Compute it from the predicted probabilities (`scale = "response"`) and the 0/1
outcome stored in the fitted model frame. The strata-only model's AUC is the
discriminatory accuracy of the intersectional strata *themselves* -- Merlo's
central quantity. Comparing it with the adjusted model shows whether individual
information beyond stratum membership sharpens classification:

```{r auc}
y_obs <- as.numeric(lme4::getME(model_null2$model, "y"))

prob_null <- predict_maihda(model_null2, type = "individual", scale = "response")
prob_adj  <- predict_maihda(model_adj,  type = "individual", scale = "response")

c(
  AUC_strata_only = maihda_auc(prob_null, y_obs),
  AUC_adjusted    = maihda_auc(prob_adj,  y_obs)
)
```

An AUC of 0.5 is chance.
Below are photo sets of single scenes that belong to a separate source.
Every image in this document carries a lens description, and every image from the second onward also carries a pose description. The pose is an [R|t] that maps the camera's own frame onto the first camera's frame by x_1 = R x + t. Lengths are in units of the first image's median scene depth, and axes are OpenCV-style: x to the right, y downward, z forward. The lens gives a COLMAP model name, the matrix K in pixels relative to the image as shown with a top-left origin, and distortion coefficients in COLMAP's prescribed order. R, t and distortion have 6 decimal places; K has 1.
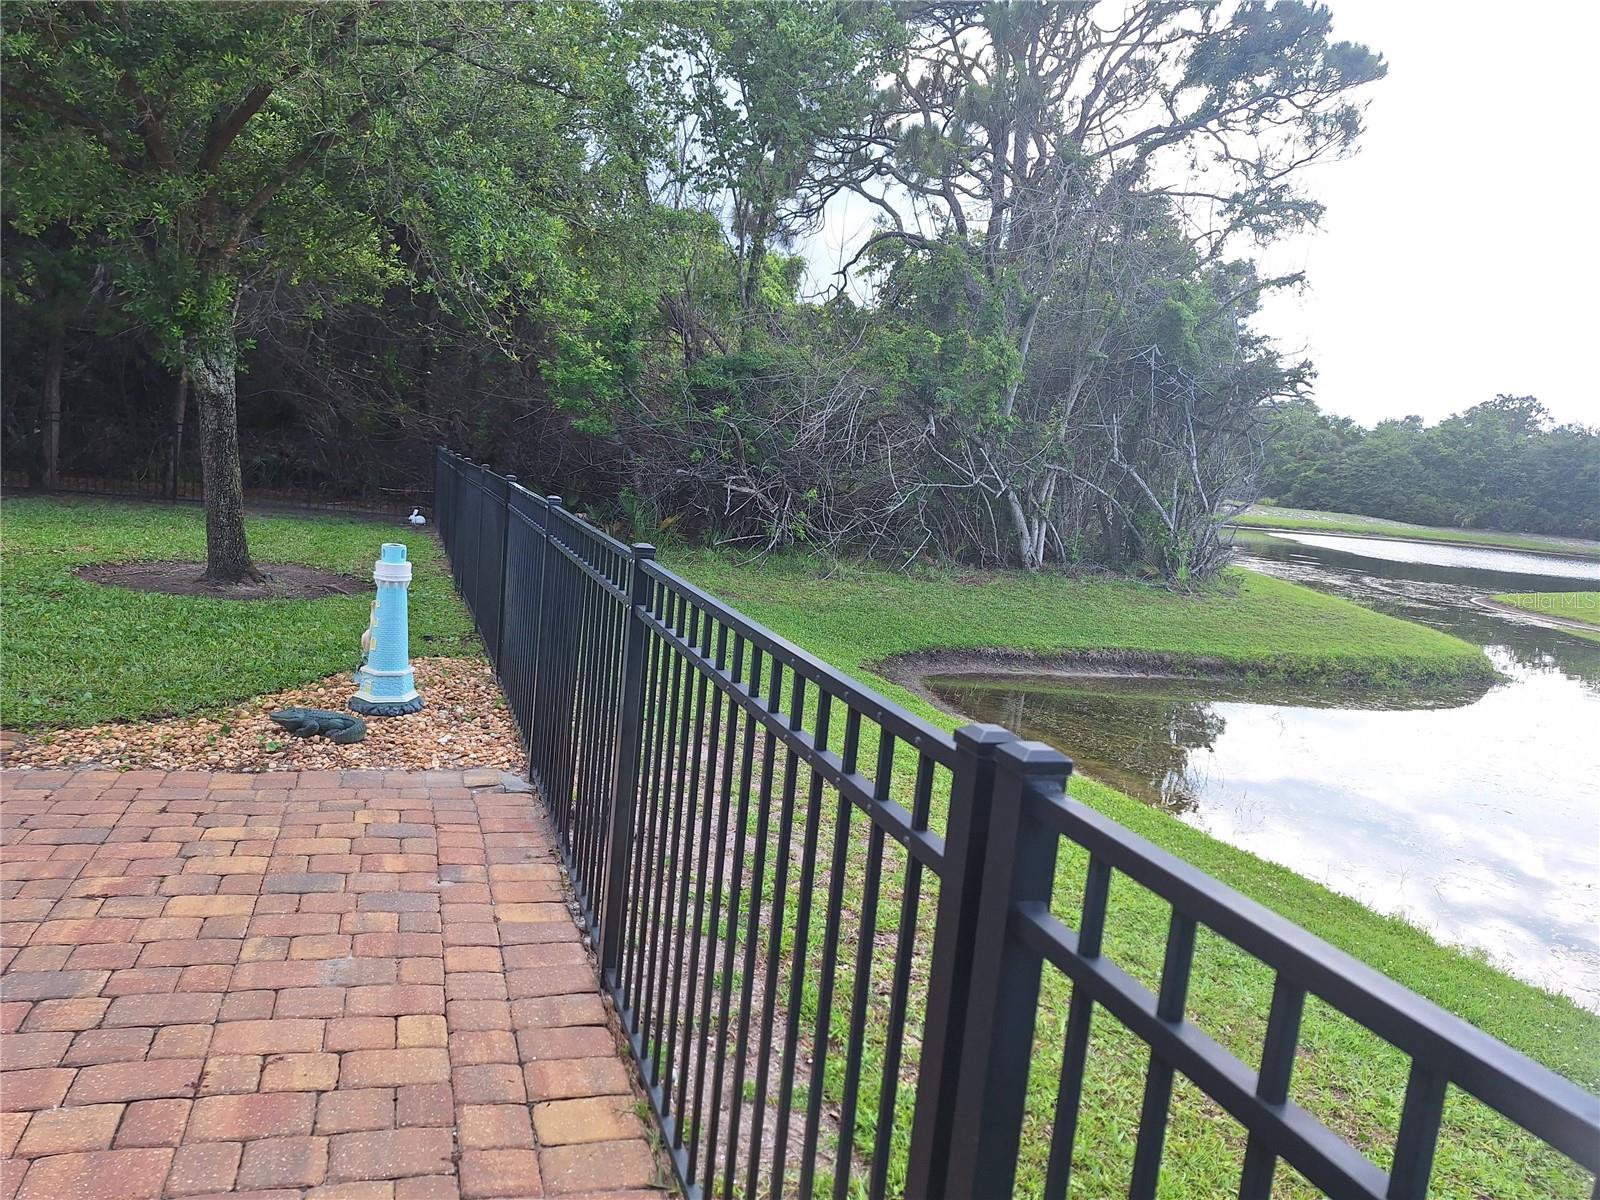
lens RADIAL K [[1102.4, 0, 791.8], [0, 1102.4, 608.9], [0, 0, 1]] dist [0.084427, -0.105097]
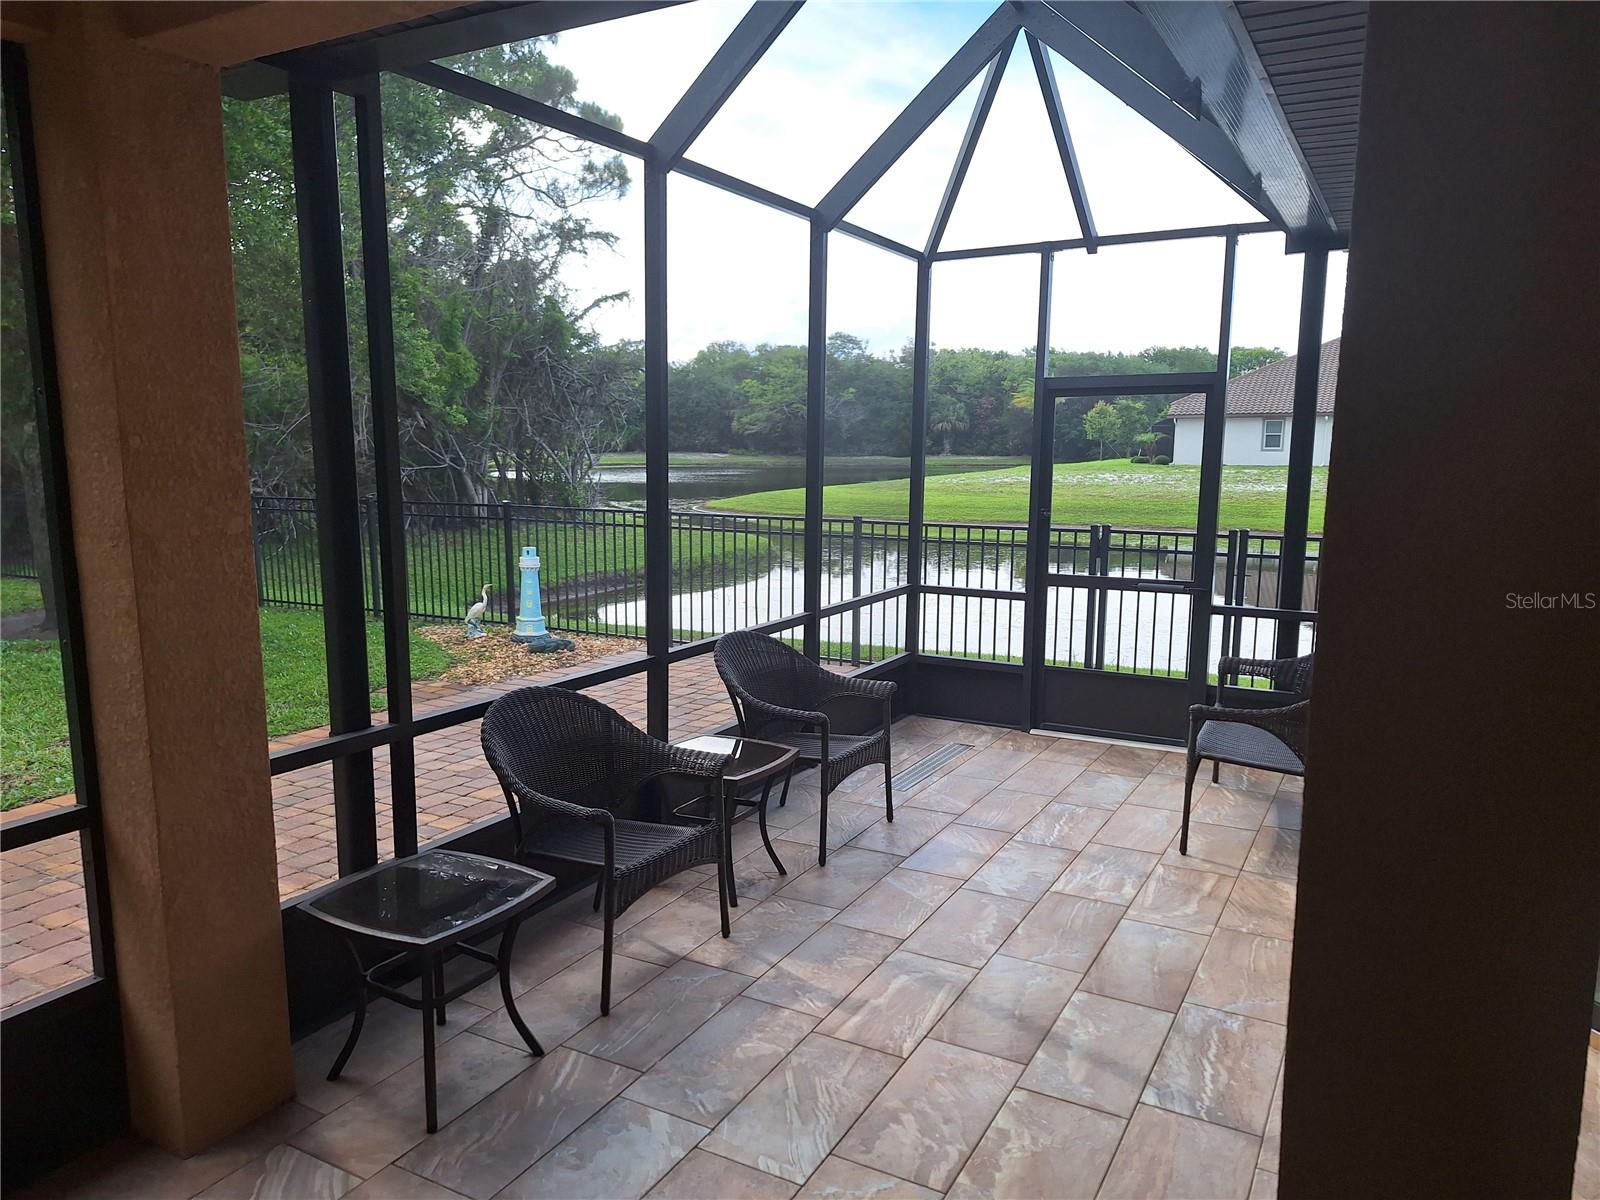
lens RADIAL K [[1102.4, 0, 791.8], [0, 1102.4, 608.9], [0, 0, 1]] dist [0.084427, -0.105097]
pose [[0.744359, -0.185189, 0.641587, -1.252639], [0.152604, 0.982527, 0.106550, -0.089610], [-0.650109, 0.018597, 0.759613, -0.648445]]
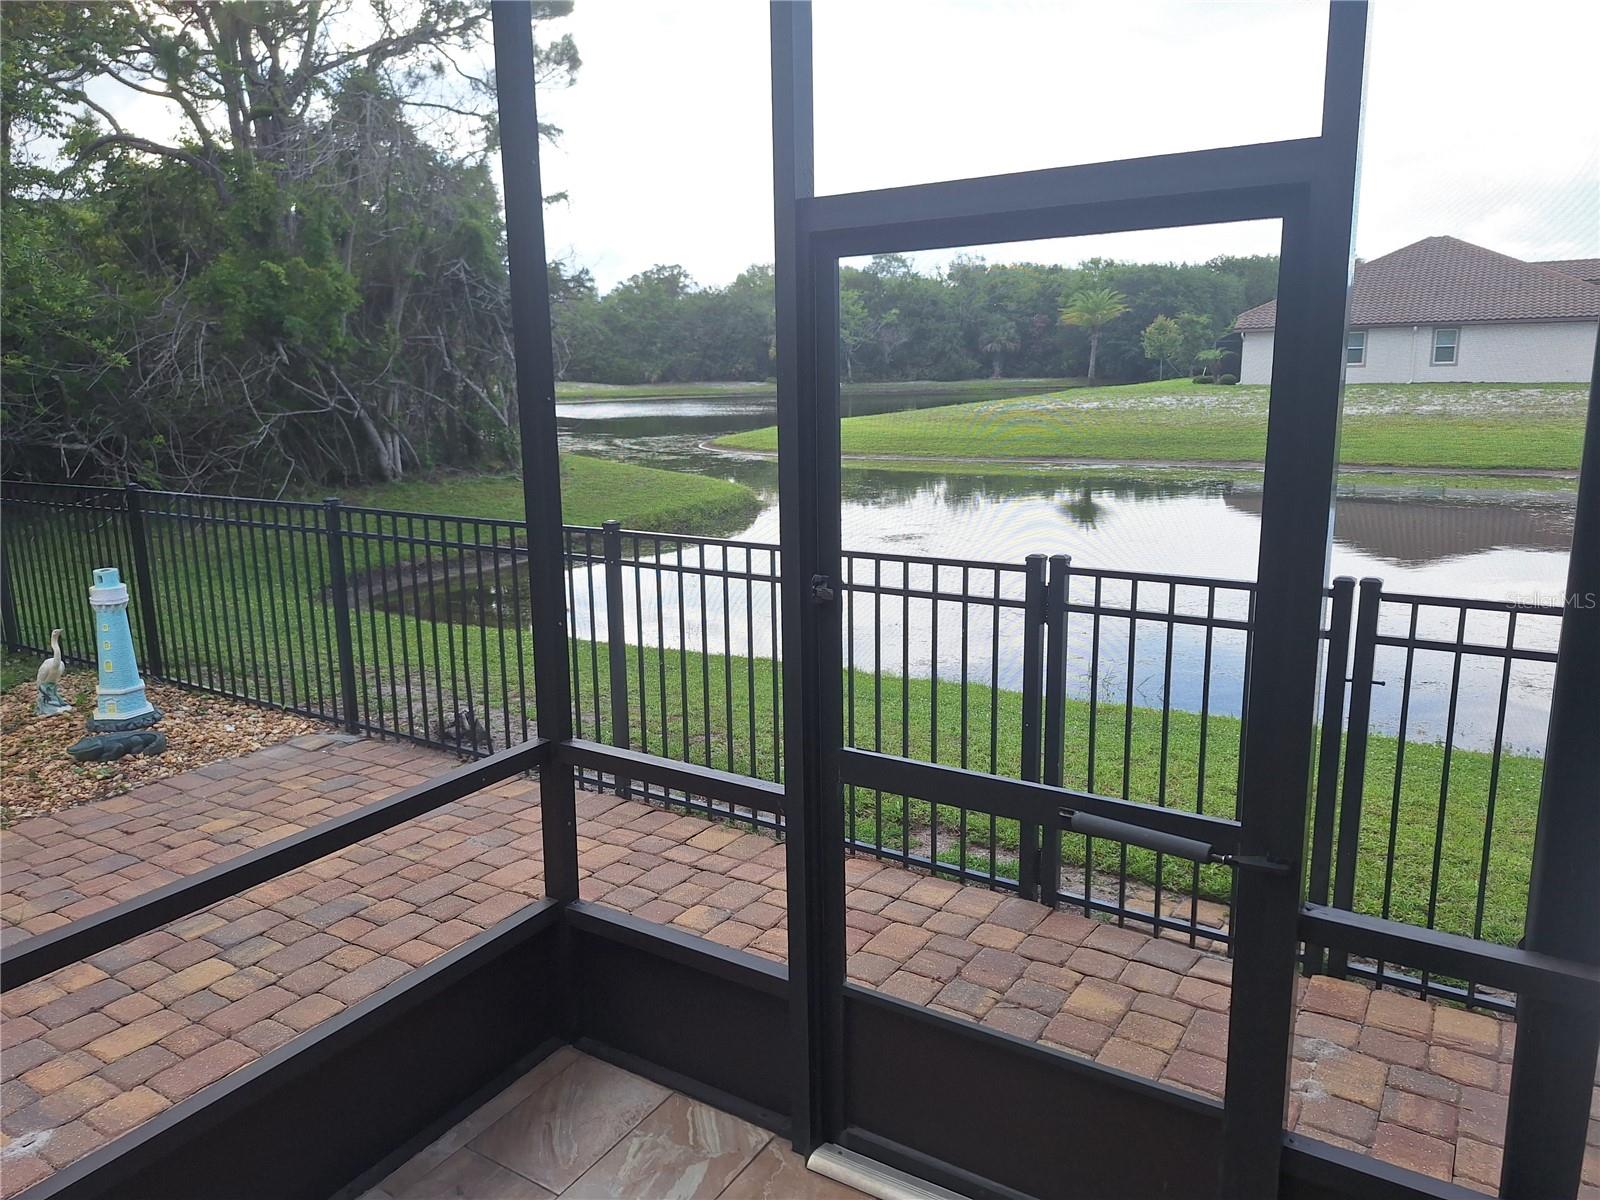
lens RADIAL K [[1111.7, 0, 790.8], [0, 1111.7, 578.7], [0, 0, 1]] dist [0.079268, -0.111998]
pose [[0.774142, -0.217956, 0.594306, -0.515993], [0.171652, 0.975957, 0.134328, -0.085483], [-0.609294, -0.001975, 0.792942, -0.247701]]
Here both models sit around 0.6: even a non-trivial
between-stratum VPC translates into only **modest** accuracy at the *individual*
level -- exactly the cautionary message that motivates discriminatory-accuracy
reporting in MAIHDA. Note the adjusted model barely moves the AUC: the
categorical covariates that *define* the strata are already captured by stratum
membership, so only the continuous covariate (`Age`) adds genuinely new
individual-level information.

## Plots adapt to the binomial family

The standard plots recognise the binomial family and switch to the probability
scale and to deviance-based diagnostics automatically:

```{r plot-predicted}
# Predicted probabilities per stratum with intervals
plot(model_adj, type = "predicted")
```

```{r plot-vpc}
# Latent-scale variance partition
plot(model_adj, type = "vpc")
```

```{r plot-prediction-deviation, warning = FALSE}
# For binomial fits the dashboard highlights the largest absolute
# deviance residuals rather than raw deviations from the mean.
plot(model_adj, type = "prediction_deviation")
```

See the [plot interpretation vignette](interpreting_plots.html) for how to read
each of these.

## Count outcomes work the same way

A Poisson (count) outcome follows the identical pattern -- pass
`family = "poisson"` to `fit_maihda()`. The VPC then uses the log-link
latent-scale residual variance, and the summary, PCV, and plotting helpers all
behave as above.

## References

- Merlo, J. (2018). Multilevel analysis of individual heterogeneity and discriminatory accuracy (MAIHDA) within an intersectional framework. *Social Science & Medicine*, 203, 74-80.

- Evans, C. R., Williams, D. R., Onnela, J. P., & Subramanian, S. V. (2018). A multilevel approach to modeling health inequalities at the intersection of multiple social identities. *Social Science & Medicine*, 203, 64-73.

- Merlo, J., Wagner, P., Ghith, N., & Leckie, G. (2016). An original stepwise multilevel logistic regression analysis of discriminatory accuracy: the case of neighbourhoods and health. *PLOS ONE*, 11(4), e0153778.